Suddenly, she heard Kate Sullivan’s teasing voice in her head. I know I’m being a pain, but meddling is the Cupid’s Bow way. The citizens of Cupid’s Bow were opinionated and nosy and interfered in each other’s lives. Sierra fit right in.
The thought gave her a pang, and she felt irrational annoyance at Daniel Baron for leading her to Cupid’s Bow in the first place. Before his email, she’d never even heard of the speck on the map. From the start, Cupid’s Bow had been a temporary gig. It had been a way station for her, not a home.
Then why do I feel so homesick?
* * *
A MONTH AGO, Jarrett had stood in this room waiting for his mother, afraid of what bad news she might bring. Now both his parents were cuddled together on the other side of the desk
—Gavin in his leather chair, Anne perched on the arm of the chair as they went over facts and figures from the past few weeks.

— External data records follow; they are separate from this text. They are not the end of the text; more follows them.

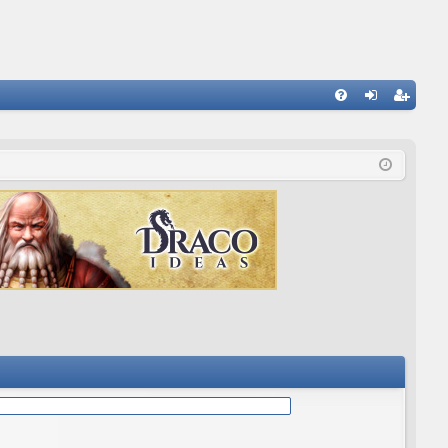
E
FA
de
eg
Q
nti
ist
fic
ra
ar
rs
se
e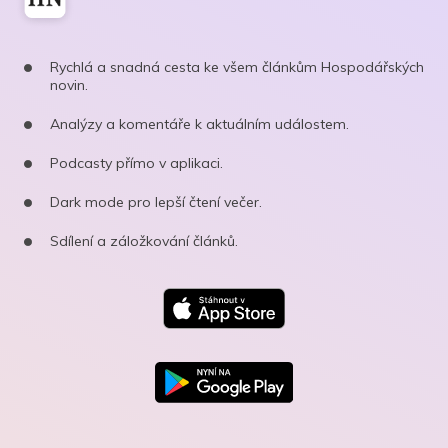
Rychlá a snadná cesta ke všem článkům Hospodářských
novin.
Analýzy a komentáře k aktuálním událostem.
Podcasty přímo v aplikaci.
Dark mode pro lepší čtení večer.
Sdílení a záložkování článků.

“You two certainly look cozy,” he couldn’t help teasing. He was thrilled for them. He hadn’t seen either of them this relaxed in a long time.
“Yes, well, Tahoe did us a world of good,” Anne said.

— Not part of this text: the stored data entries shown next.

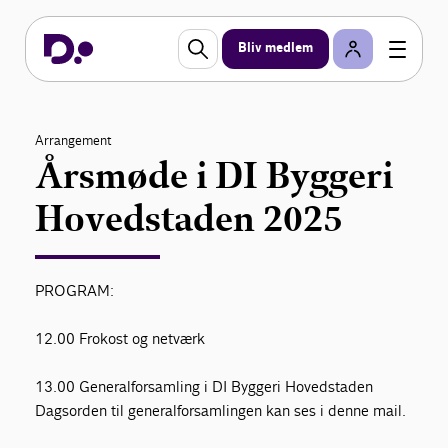
Bliv medlem
Arrangement
Årsmøde i DI Byggeri
Hovedstaden 2025
PROGRAM:
12.00 Frokost og netværk
13.00 Generalforsamling i DI Byggeri Hovedstaden
Dagsorden til generalforsamlingen kan ses i denne mail.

“I’ve promised your mother we’ll go back for two weeks out of every year,” Gavin said. “Provided you don’t mind being in charge while I’m gone.”
“And I promised to quit bellyaching about everything around here.” She looked around the room with a fond smile. “There are a lot of good memories in this house. I just need the break from time to time—and to know that your father loves me as much as he loves the ranch.”
“More,” Gavin said, suddenly serious. “So much more. Son, a word of advice from your old man? If you ever fall in love, make sure she knows it. Make sure you appreciate her and let her know every damn day how lucky you are.”
The words resonated with him. He’d thought so often about what Sierra deserved in life...but didn’t she deserve to know his feelings?
Maybe she didn’t return them. Maybe she didn’t belong in Cupid’s Bow. Nonetheless, she was a strong advocate of the truth. And the truth was: he loved her. He wanted to tell her that face-to-face. As soon as possible.
His heart thudded wildly, like a stampede in his chest. “If you guys will excuse me, I have somewhere important I need to be.” Fort Worth. He bolted from his chair, calling over his shoulder, “I may be gone a few days.”
Not wanting to get their hopes up, he didn’t add that, if luck was with him, they’d be meeting their future daughter-in-law soon.
* * *
JARRETT DRUMMED HIS fingers on the side of his truck as he watched the number of gallons climb on the gas pump and impatiently waited for the tank to fill. He was so antsy to hit the road that he hadn’t even bothered packing—he had a wallet, his phone and the spare toothbrush he kept in the glove compartment of his truck. I’ll buy anything else I need.